Mais ce récit devient aussi un exemple de « Southern Gothic ». On y trouve la chaleur implacable, de multiples superstitions et légendes, des figures de sorciers, des lieux reculés où vivent des personnages perturbés et une faute originelle (ici la confiscation des terres Cherokee). Un peu comme la trilogie de Romain Renard « Melvile » dans laquelle on côtoie également un monde appelé à être englouti sous les eaux.

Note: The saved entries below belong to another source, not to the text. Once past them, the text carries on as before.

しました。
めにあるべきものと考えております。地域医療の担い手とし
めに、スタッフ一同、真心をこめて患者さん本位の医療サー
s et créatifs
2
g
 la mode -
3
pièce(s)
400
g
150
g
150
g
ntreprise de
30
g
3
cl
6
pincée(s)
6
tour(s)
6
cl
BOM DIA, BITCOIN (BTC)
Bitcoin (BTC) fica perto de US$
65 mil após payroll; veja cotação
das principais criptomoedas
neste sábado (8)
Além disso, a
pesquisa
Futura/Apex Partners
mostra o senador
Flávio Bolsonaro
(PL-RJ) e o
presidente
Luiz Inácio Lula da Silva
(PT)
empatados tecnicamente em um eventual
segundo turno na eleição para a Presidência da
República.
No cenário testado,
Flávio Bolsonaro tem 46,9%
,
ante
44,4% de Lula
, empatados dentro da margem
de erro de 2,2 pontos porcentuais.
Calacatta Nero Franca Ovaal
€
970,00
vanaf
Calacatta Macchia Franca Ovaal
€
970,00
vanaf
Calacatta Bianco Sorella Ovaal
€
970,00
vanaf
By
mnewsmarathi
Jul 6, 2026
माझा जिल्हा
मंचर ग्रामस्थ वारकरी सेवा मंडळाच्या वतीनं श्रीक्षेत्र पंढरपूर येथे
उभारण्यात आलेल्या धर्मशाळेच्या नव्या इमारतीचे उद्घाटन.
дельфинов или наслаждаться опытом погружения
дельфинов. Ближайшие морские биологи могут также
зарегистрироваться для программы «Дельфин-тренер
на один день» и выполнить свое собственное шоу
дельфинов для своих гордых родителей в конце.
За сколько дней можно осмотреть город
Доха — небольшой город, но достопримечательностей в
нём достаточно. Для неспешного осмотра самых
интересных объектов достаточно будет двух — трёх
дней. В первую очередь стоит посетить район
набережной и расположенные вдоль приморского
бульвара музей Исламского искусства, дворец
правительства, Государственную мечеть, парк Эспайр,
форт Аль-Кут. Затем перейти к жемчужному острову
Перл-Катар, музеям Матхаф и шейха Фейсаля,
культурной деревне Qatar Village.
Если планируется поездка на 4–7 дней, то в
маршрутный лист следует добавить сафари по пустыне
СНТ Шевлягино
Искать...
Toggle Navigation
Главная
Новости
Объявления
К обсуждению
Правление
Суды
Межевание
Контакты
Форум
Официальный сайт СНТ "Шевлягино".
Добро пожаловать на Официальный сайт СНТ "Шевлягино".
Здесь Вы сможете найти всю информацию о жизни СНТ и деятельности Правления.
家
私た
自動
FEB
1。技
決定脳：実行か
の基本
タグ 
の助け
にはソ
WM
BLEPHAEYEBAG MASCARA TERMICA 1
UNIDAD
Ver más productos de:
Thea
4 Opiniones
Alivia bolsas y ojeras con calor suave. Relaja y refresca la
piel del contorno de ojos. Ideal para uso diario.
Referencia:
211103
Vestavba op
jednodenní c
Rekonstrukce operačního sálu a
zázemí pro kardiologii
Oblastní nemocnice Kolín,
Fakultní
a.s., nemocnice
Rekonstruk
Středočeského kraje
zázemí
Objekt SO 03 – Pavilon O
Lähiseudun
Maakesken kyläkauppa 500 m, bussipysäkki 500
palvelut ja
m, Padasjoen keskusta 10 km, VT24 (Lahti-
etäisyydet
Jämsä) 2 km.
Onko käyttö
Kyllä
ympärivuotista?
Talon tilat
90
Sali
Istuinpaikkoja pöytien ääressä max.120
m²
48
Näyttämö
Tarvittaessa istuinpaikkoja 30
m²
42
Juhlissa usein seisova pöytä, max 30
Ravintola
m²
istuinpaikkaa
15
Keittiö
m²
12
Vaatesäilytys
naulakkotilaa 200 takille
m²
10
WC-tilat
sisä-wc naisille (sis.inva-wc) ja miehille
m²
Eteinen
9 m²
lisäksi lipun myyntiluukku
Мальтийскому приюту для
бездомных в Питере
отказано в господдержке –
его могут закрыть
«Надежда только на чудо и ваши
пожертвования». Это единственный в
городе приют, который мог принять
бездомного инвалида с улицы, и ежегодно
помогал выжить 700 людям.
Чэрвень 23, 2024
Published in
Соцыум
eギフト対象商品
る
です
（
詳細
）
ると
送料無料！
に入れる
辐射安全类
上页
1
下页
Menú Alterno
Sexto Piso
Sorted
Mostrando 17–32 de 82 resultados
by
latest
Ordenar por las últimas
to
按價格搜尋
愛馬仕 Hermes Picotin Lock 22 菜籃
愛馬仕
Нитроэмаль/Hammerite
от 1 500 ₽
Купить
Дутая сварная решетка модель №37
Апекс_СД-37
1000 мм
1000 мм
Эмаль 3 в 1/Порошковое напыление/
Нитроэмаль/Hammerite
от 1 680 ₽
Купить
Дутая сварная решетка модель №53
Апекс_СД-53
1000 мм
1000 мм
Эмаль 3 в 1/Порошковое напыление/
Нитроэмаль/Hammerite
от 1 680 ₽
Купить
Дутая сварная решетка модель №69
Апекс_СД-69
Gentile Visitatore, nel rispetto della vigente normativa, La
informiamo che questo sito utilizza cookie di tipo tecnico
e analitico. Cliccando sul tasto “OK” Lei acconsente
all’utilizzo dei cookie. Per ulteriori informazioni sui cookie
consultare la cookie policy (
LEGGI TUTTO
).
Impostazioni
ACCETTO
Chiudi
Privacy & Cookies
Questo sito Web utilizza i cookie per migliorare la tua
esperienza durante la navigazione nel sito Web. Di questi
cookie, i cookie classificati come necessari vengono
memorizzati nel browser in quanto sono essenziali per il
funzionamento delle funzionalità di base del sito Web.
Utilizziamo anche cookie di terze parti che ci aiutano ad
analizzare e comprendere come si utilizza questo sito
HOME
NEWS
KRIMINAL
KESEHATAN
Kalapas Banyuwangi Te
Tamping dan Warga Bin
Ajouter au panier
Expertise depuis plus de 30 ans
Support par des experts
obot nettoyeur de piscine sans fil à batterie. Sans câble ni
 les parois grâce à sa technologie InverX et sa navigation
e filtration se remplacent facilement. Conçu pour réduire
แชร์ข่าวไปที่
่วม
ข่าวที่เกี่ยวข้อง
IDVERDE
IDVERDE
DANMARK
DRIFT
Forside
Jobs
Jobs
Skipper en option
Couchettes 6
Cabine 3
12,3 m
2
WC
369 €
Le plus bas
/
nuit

Là encore, Foletti arrive superbement à rendre cette atmosphère grâce des pages nocturnes et muettes où l’on ne sait plus si on a affaire à des visages éclairés par un feu ou à des visions.
C’est l’enchevêtrement de tous ces thèmes qui donnent richesse et originalité à l’album et en font bien davantage qu’un simple whodunit. Un roman sombre rendu éclatant et coloré dans une adaptation réussie !
Chronique complète et ITW des auteurs sur notre blog : www.bulles2dupondt.fr
"Un pied au paradis" est la deuxième adaptation d'un roman de Ron Rash parue chez Sarbacane après "Serena" de Pandolfo et Risbjerg. Un roman que j'ai lu il y a quelques temps déjà et qui m'a laissé un grand souvenir... Autant dire que j'étais fébrile en ouvrant cette BD....
Oconee, 1950, des terres rachetées par une compagnie d'électricité en passe d'être recouvertes par un lac artificiel. Des paysans qui triment pour survivre avec l'espoir de trouver une vie meilleure en ville. Un homme a disparu. Où est Holland Winchester ? Sa mère le sait mort. Le shériff le cherche.
Le récit de Ron Rash est parfaitement respecté. 5 parties, chacune développant le point de vue d'un des protagonistes de l'histoire. Chacune éclairant l'autre d'un jour nouveau. L'amour, la jalousie, la vengeance, l'ego, autant de sentiments convoqués par l'auteur américain pour raconter le crime parfait... celui qui va se retrouver caché par les flots. Mais chaque crime doit se payer, "si c'est pas l'état, Dieu s'en chargera".
Le style est là, les passages récitatifs nous plongent dans l'Amérique rurale. Ce n'est pas tant l'enquête du Shériff qui nous captive, mais les sentiments des personnages impliqués, la succession des évènements qui a mené au drame, la vie avant et surtout la vie après...
Malgré cette superbe couv, la première impression graphique ne m'a pas emballé. Mais une fois plongé dans le récit, j'ai retrouvé les mêmes sensations qu'à la lecture du roman. Le dessin semi-réaliste est finalement bien adapté, il nous fait ressentir l'âpreté de cette vie rurale, le lien de ces gens avec leur terre...
Michele Foletti réussit une formidable adaptation de ce grand roman de Ron Rash. Un roman graphique qui porte bien son nom, une belle entrée en matière pour qui voudrait découvrir cet auteur américain.